Fotografiska New York Reinvents Photography Museum with Booze
Fotografiska New York is a Boozy Shutterbug’s Haven
By Dana Armstrong
How do you get millennials interested in a museum nowadays? Entice them with booze, of course, and plenty of immersive experiences.
Fotografiska New York is the city’s newest museum of photography for a modern crowd.
Guests can browse the six stories of exhibits (a floor for each featured photographer) from 9 am to 9 pm – all with a specialty cocktail in hand.
The museum is a branch off of the original Fotografiska museum in Stockholm, Sweden which was founded in 2010.
Fotografiska is on track to become the world’s largest privately-owned art museum. In 2019, they opened their museums in Tallin, Estonia and New York City. Plus, new locations will be opening in Berlin, Germany and Shanghai, China in 2022 and Miami, Florida in 2023.
Fotografiska is looking to reimagine and modernize the museum experience. Along with its immersive, inclusive, and ever-changing galleries, the New York location has a café that serves alcoholic drinks from 5 to 8 pm and an exclusive bar housed within a mid-19th century former chapel.
The Chapel Bar
The bar’s building has taken on many roles since its beginning. It originally served the nearby seminary for New York City’s emerging religious leaders. Then, it became a girl’s school.
By the late 1900s, the building fell into disrepair and wasn’t used again until Fotografiska decided to give it a new lease on life.

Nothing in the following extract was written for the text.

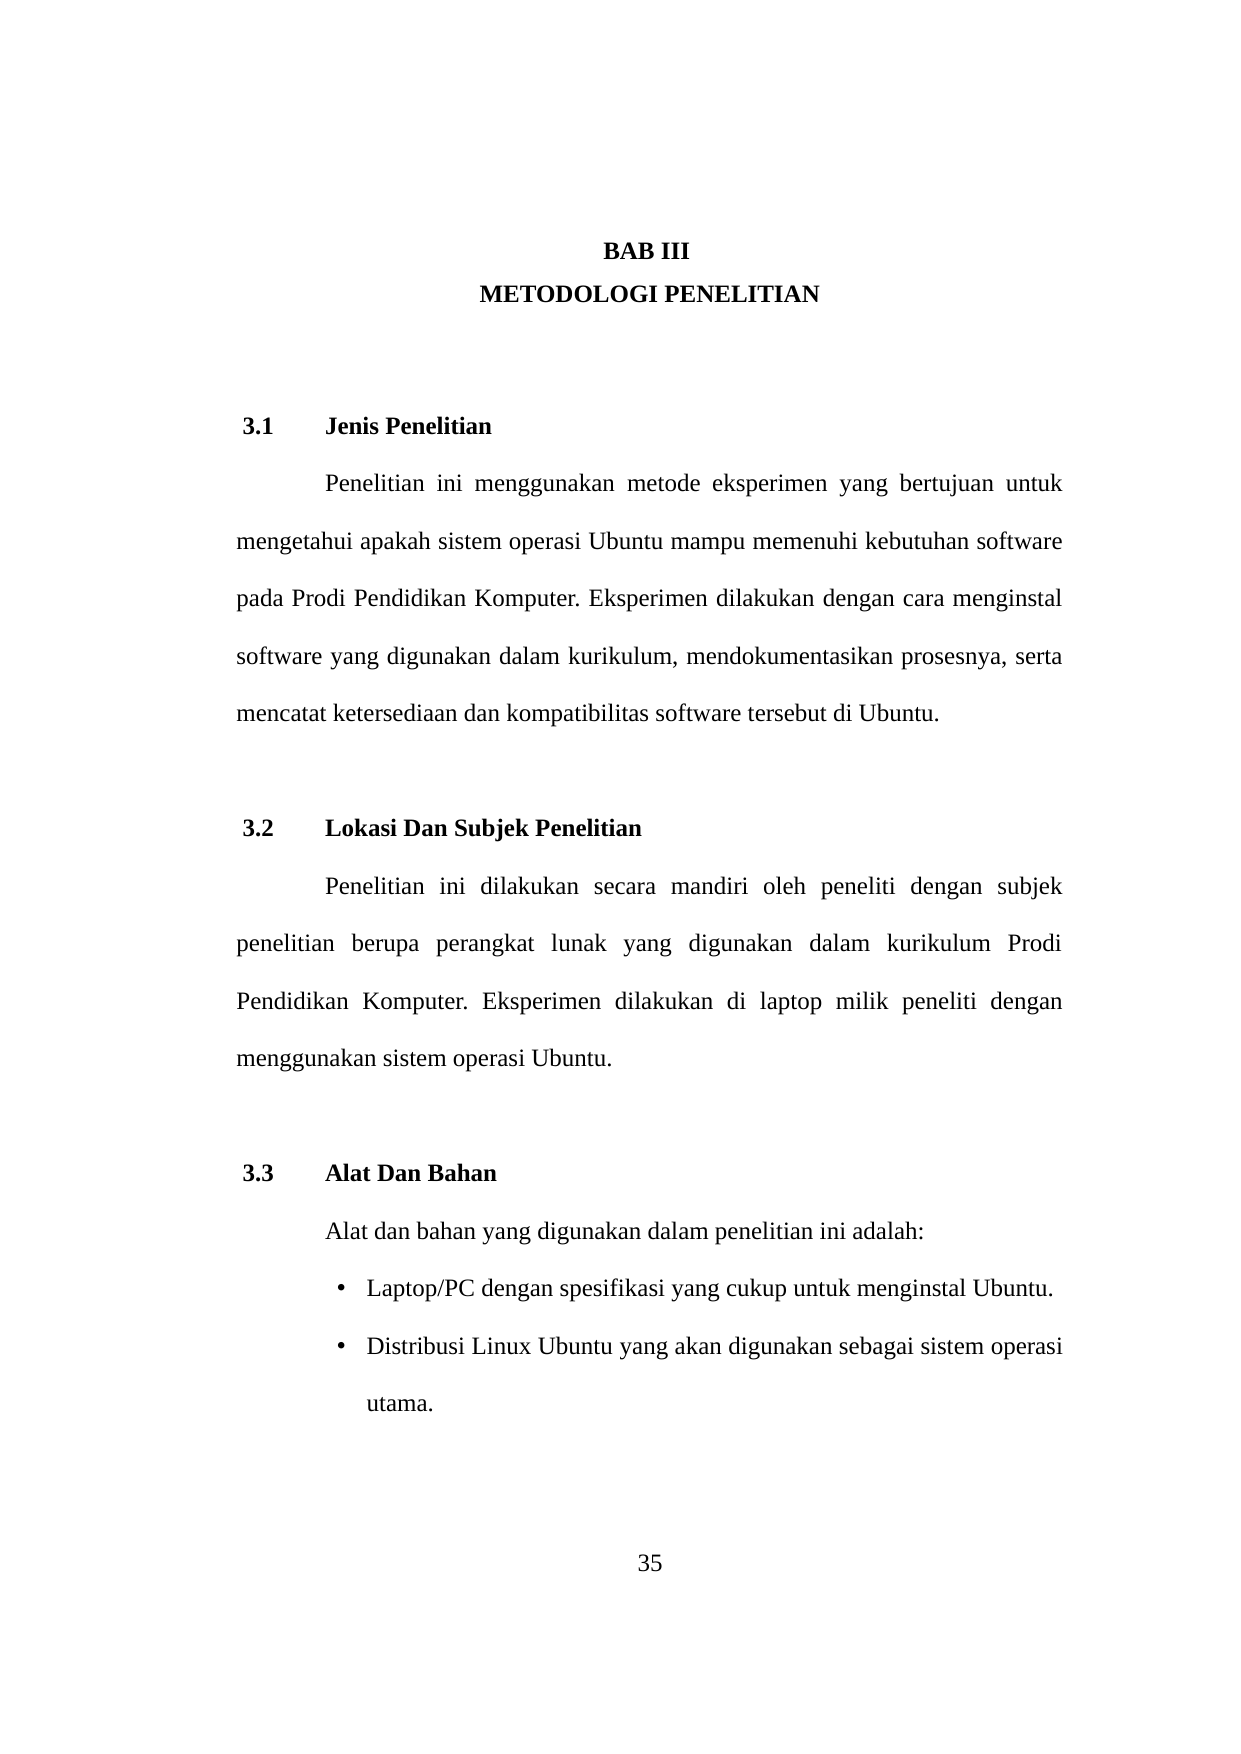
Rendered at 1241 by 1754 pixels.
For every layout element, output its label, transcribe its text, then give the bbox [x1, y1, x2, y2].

The result: a luxurious, expansive space in the heart of Manhattan that looks like a religious, but oh so sinuous, take on a speakeasy.
Velveteen drapes border confessional booths, now serving as secluded seating areas to linger over glasses of chartreuse, gin, cherry, and lime. A glittering chandelier, arched wooden beams, and autumnal-toned bouquets all adorn the ceiling. The original organ has been replaced by a DJ booth.
For elite guests, the Chapel Bar can be enjoyed independently or as a supplement to a museum experience. Entry requires a membership: Familj for $449 per year or Patron for $2000 per year.
For all the starving artists out there, the café is a more welcoming alternative. By day, you can sample their selection of drip coffees, espresso drinks, teas, specialty sodas, and freshly squeezed orange, guava, or peach juices.
The café is located on the first floor and you can access it with or without a museum ticket. They also serve breakfast items, cheese plates, and charcuterie boards.
From 5 pm to closing, try the Yuzu Spritz (hibiscus and bubbles), Roman Nose (Ginger Amaro and bitters), or Preachers Daughter (Amaro and tonic) cocktails.
There’s also a collection of beers and wines – even an orange wine from Mendocino – from which to choose.
To commemorate your time at Fotografiska, you can also purchase $25 posters of some of the most iconic images from the museum’s featured photographers including Andy Warhol, Ruth Orkin, Miles Aldridge, and Guy Bourdin.
Fotografiska’s exhibits are ever-changing and aim to present a diverse variety of the photography world’s most celebrated and emerging artists and most engaging, thought-provoking subjects.
Two recent exhibits include Andy Warhol: Photo Factory and South Korean photographer Cho Gi-Seok’s gallery Coexistence.
The Andy Warhol exhibit contains over 120 of Warhol’s photographs and four of his films. The formats of his works – with examples of polaroids, gelatin silver prints, polaroid collages, screen tests, photo booth strips, and stitched photographs – seem to present a mini crash course on the history of photography.
Subjects of Warhol’s photographs include civil rights and gay rights activist Marsha P. Johnson, country superstar Dolly Parton, and fashion mogul Giorgio Armani.
And, of course, you can’t go to a Warhol exhibit without seeing at least one reference to a banana.
Gi-Seok’s background in graphic design and fashion photography means that many of his works play upon side-by-side comparisons of nature and costuming.
According to a press statement on the exhibit, he “conjures a refined atmosphere focused on harmony, purity, and symbolism, where beauty of the lines and balance between human and nature is essential.”
A Trip Advisor reviewer cited another exhibition, that of Martin Schoeller, being one of her favorite Fotografiska offerings. His “moving and poignant” work “[documents] photos and interviews of former prisoners who were exonerated from death row.”
Fotografiska’s Other Experiences
In addition to its photography exhibits, the museum offers workshops, book signings, film screenings, and entertainment experiences.
Midweek Mindfulness is a weekly 45-minute meditation session led by local yoga instructors.
Stand-up comedy nights, musical performances, and even flower arrangement demonstrations are other options.
Entrance tickets to Fotografiska are $24 and guided tours start around $69. Due to the museum’s popularity, it is recommended to book e-tickets ahead of time.